• **Passage shown**:
In this systematic review, we opted to review the efficacy of aspirin, statins, colchicine, and IL-1 inhibitors in the primary and secondary prevention of CVE to provide clinical practitioners with evidence-based practice approaches and determine any unmet needs in their utilization.

Methods

Between October 1 and 12, 2021, a search was conducted and completed on five databases: PubMed, Embase, Cumulative Index to Nursing and Allied Health Literature (CINAHL), Web of Science, and Biomedical Reference Collection: Comprehensive. A total of 13 researchers (V.A., A.H., S.B., V.G., D.C., C.C., C.B., C.A., S.K., J.H., A.K., S.F., and S.E.) were involved in the search and screening of the articles. Search terms included “aspirin, statins, colchicine, IL-1 inhibitors, and primary, secondary, myocardial infarction (MI).” Inclusion criteria included clinical study design, English language articles, all genders older than 50 years old, and established patient history of CVD, including MI. In addition, articles were excluded if they were animal models, in vitro studies, pharmacokinetic studies, systematic reviews, literature reviews, and studies exploring therapies other than those listed in the inclusion criteria. First, five individuals independently sorted through abstracts or articles based on the inclusion and exclusion criteria. Then, a team of 13 individuals sorted through full-text articles of selected abstracts based on the same criteria. A separate researcher resolved conflicts between the team.

Results

A total of 725 articles were identified from all databases, from which 256 duplicated articles were removed. Thus, a total of 469 articles abstracts were screened, of which 425 articles either did not meet the inclusion criteria or met the exclusion criteria. A total of 42 articles were retrieved and assessed for full-text review, from which 15 articles were retrieved for analysis.

Conclusions

Statins may prevent primary CVEs based on their role in preventing cholesterol formation. Aspirin, canakinumab, and colchicine may be helpful in the secondary prevention of CVEs due to their blocking of various steps in the inflammation pathway leading to CVD. Future research should primarily focus on the use of canakinumab and colchicine in preventing CVD due to the limited number of studies on these drugs.

• **Given data**:
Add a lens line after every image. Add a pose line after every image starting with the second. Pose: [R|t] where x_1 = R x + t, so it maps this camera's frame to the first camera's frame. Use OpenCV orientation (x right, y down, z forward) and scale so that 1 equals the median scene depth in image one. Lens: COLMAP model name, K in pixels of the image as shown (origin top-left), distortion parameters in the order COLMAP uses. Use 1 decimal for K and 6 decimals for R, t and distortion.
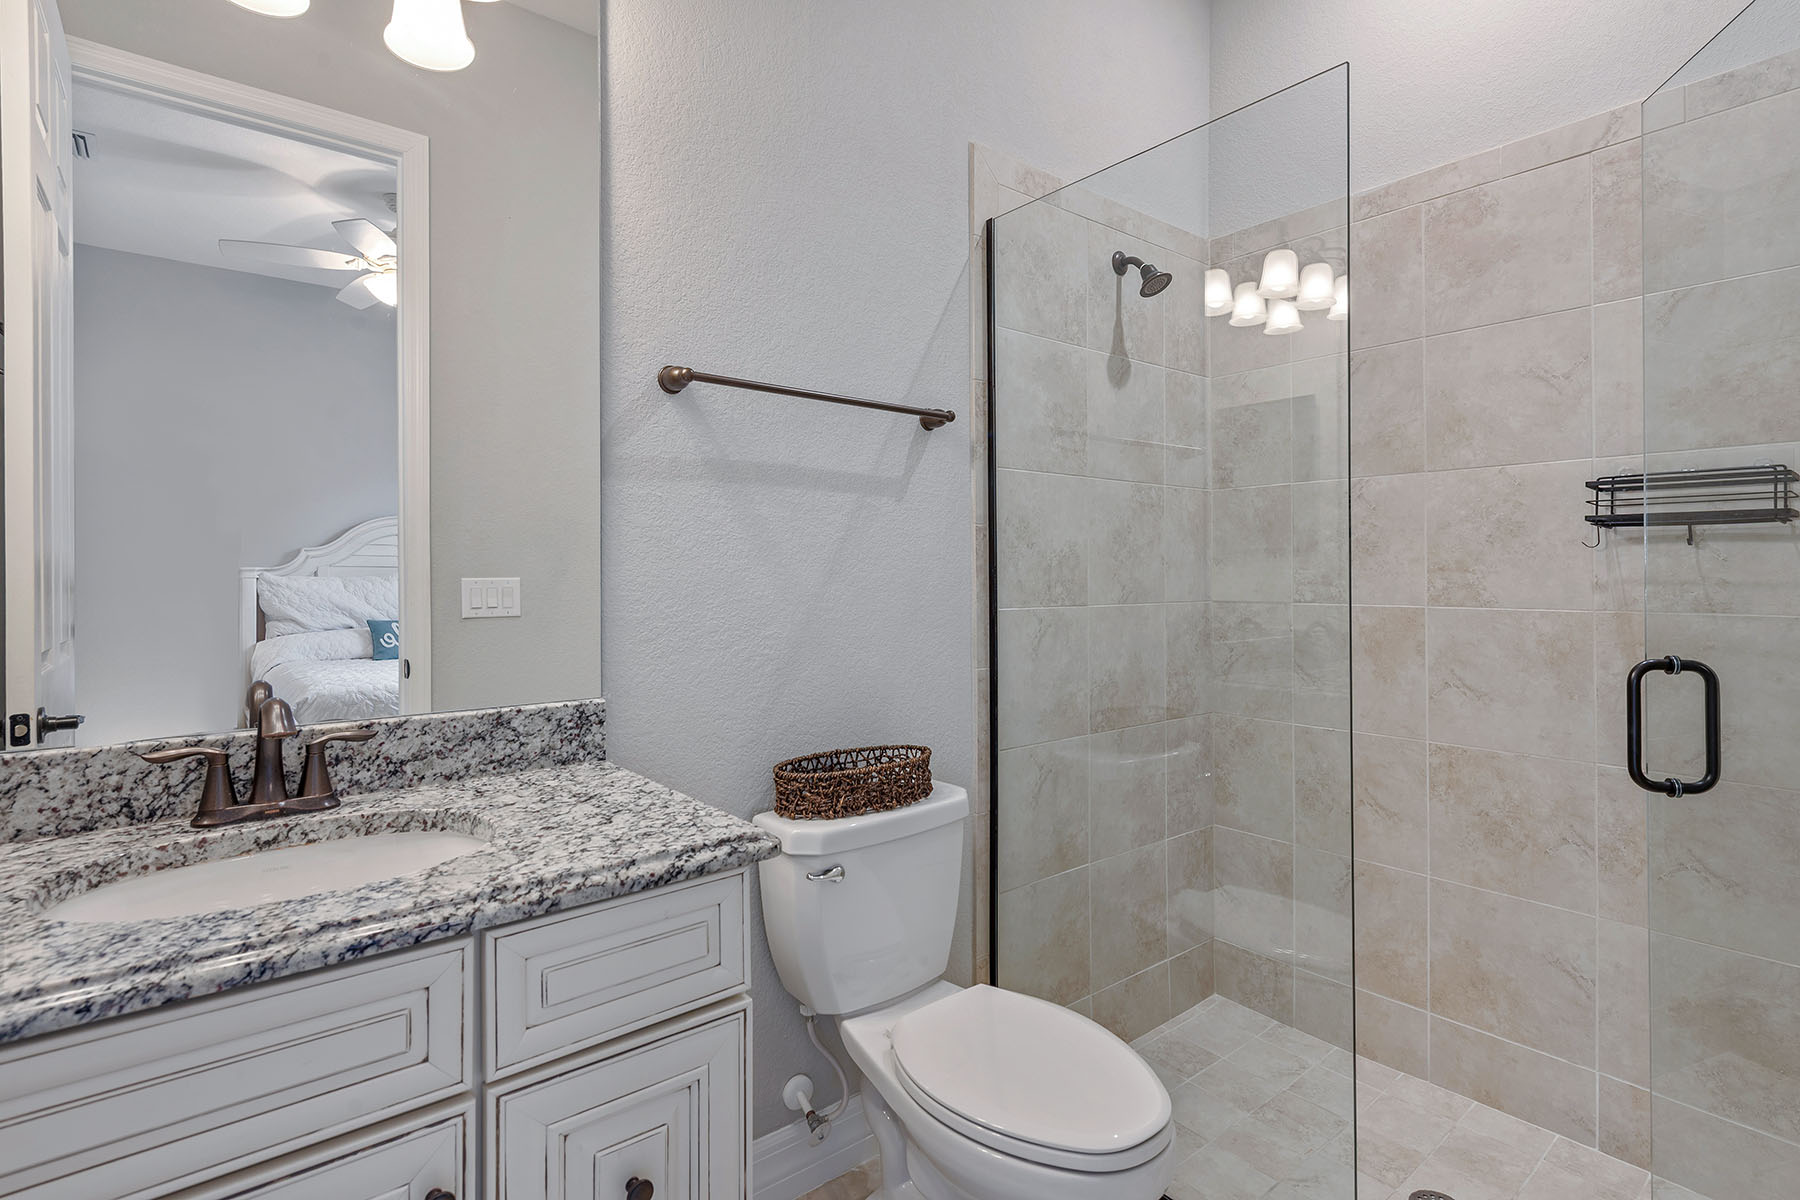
lens RADIAL K [[903.6, 0, 909.7], [0, 903.6, 580.1], [0, 0, 1]] dist [0.010104, -0.000445]
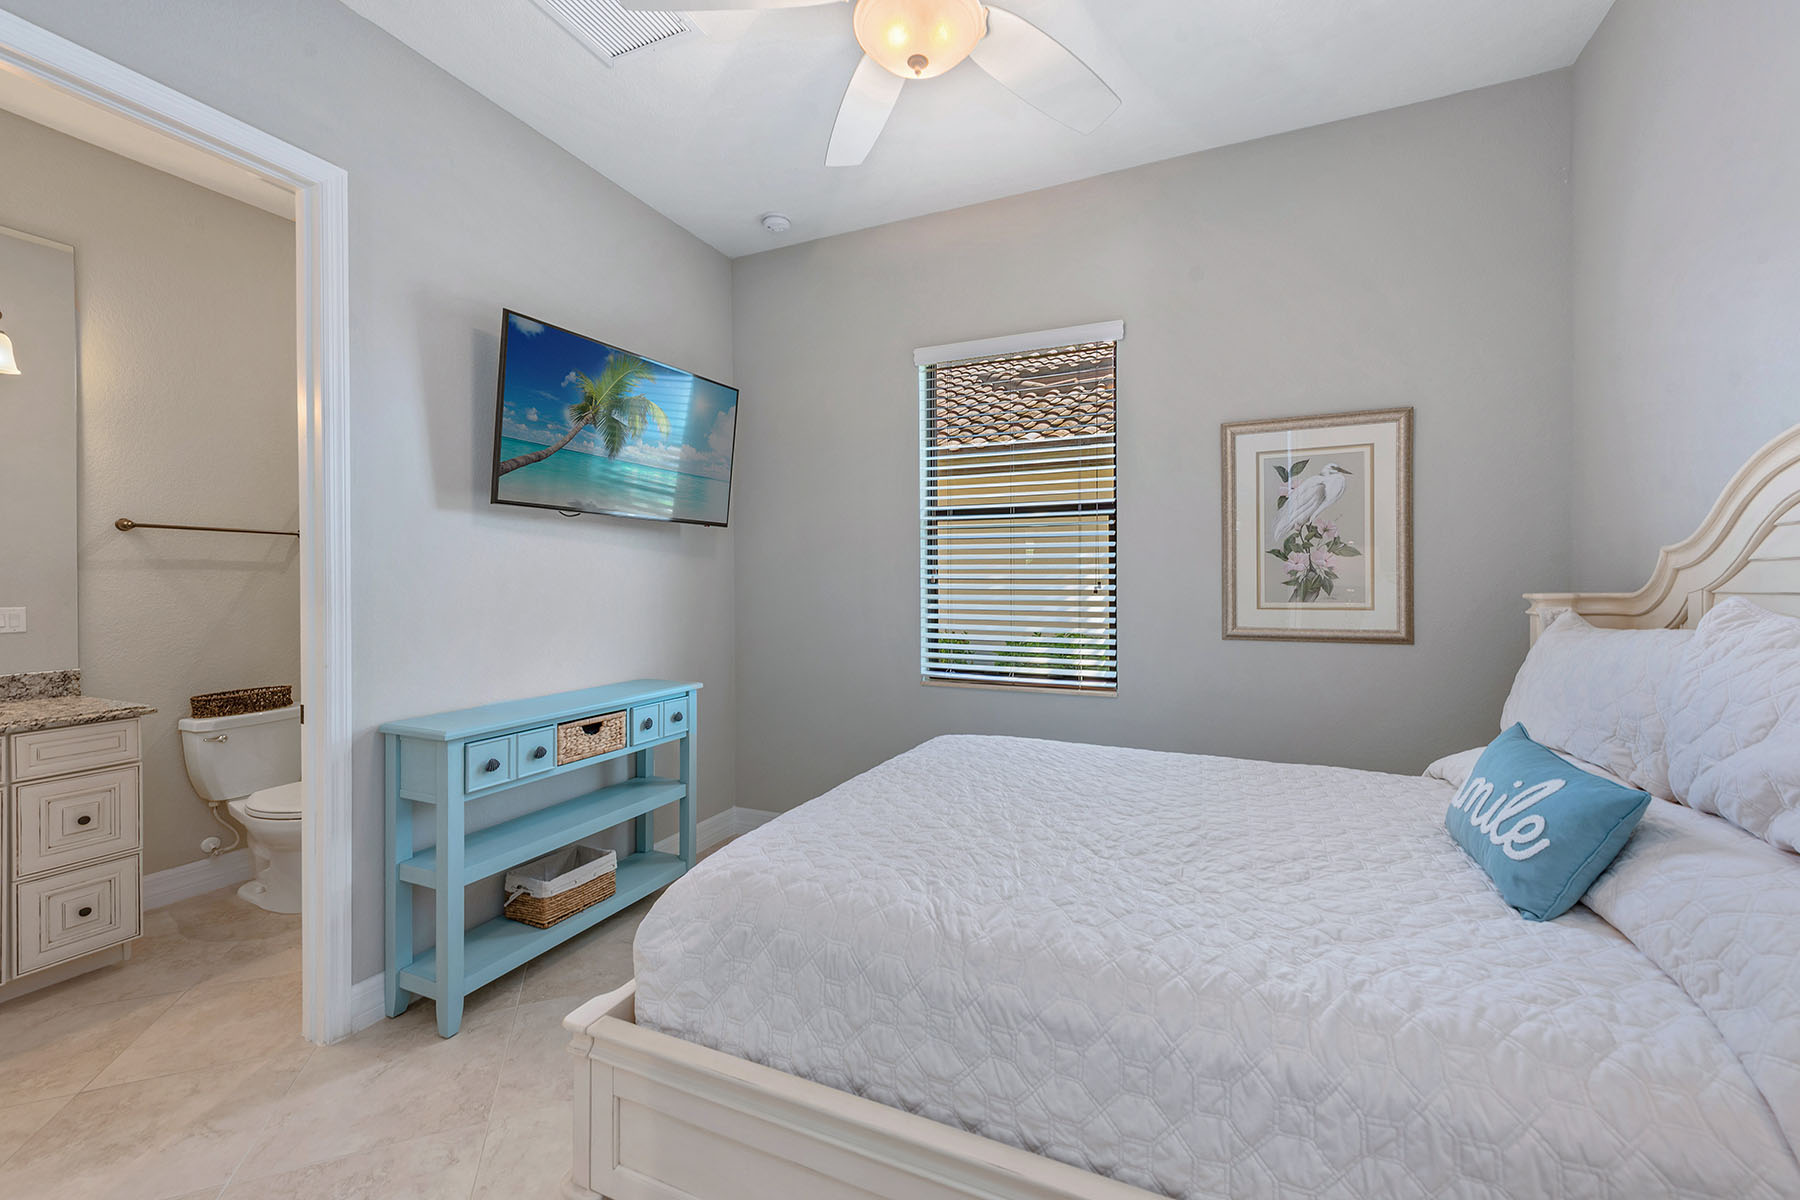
lens RADIAL K [[736.5, 0, 904.0], [0, 736.5, 590.8], [0, 0, 1]] dist [0.011058, -0.000219]
pose [[0.896574, -0.002263, 0.442888, 0.706289], [-0.003141, 0.999929, 0.011466, -0.094887], [-0.442882, -0.011671, 0.896504, -1.636055]]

• **Try it**:
Continue the review abstract on aspirin, statins, colchicine, and IL-1 inhibitors for preventing cardiovascular events, picking up after its last sentence.

• **Task output**:
Keywords: aspirin; colchicine; interleukin-1 (IL-1) inhibitors; primary prevention; secondary prevention; statins

Cardiovascular disease (CVD) is a leading cause of mortality in the United States [1]. As such, an unmet need exists in the primary and secondary prevention of adverse cardiovascular events (CVEs). Therefore, a better understanding of primary and secondary prevention of CVD strategies is warranted. Currently, CVD prevention involves regular exercise, smoking cessation, healthy eating, and medication compliance [2], [3], [4], [5]. Gaining insight into drugs that can reduce the progression of CVD and serious adverse events is much needed. This review will focus on four drugs that work by reducing platelet aggregation, blocking cholesterol formation (3-hydroxy-3-methyl-glutaryl-coenzyme A [HMG-CoA] reductase inhibitors), and/or blocking inflammation pathways (mainly interleukin-1b [IL-1b]), which have been linked to preventing adverse CVEs, including acetylsalicylic acid (ASA, aspirin), statins, colchicine, and IL-1 inhibitors (interleukin-1 receptor agonists) [6], [7], [8], [9]. For this review, manuscripts were reviewed to determine whether aspirin, colchicine, statins, and IL-1 inhibitor medications were influential in the primary and/or secondary prevention of CVD. In this study, primary prevention of CVD was defined in a patient with no history of angina or myocardial infarction (MI) who undergoes a trial of any one of the four chosen drugs to prevent a first instance of MI. On the other hand, a secondary prevention of CVD was defined in a patient with a history of at least one instance of MI that undergoes a trial of any one of the four chosen drugs to prevent further instances of MI.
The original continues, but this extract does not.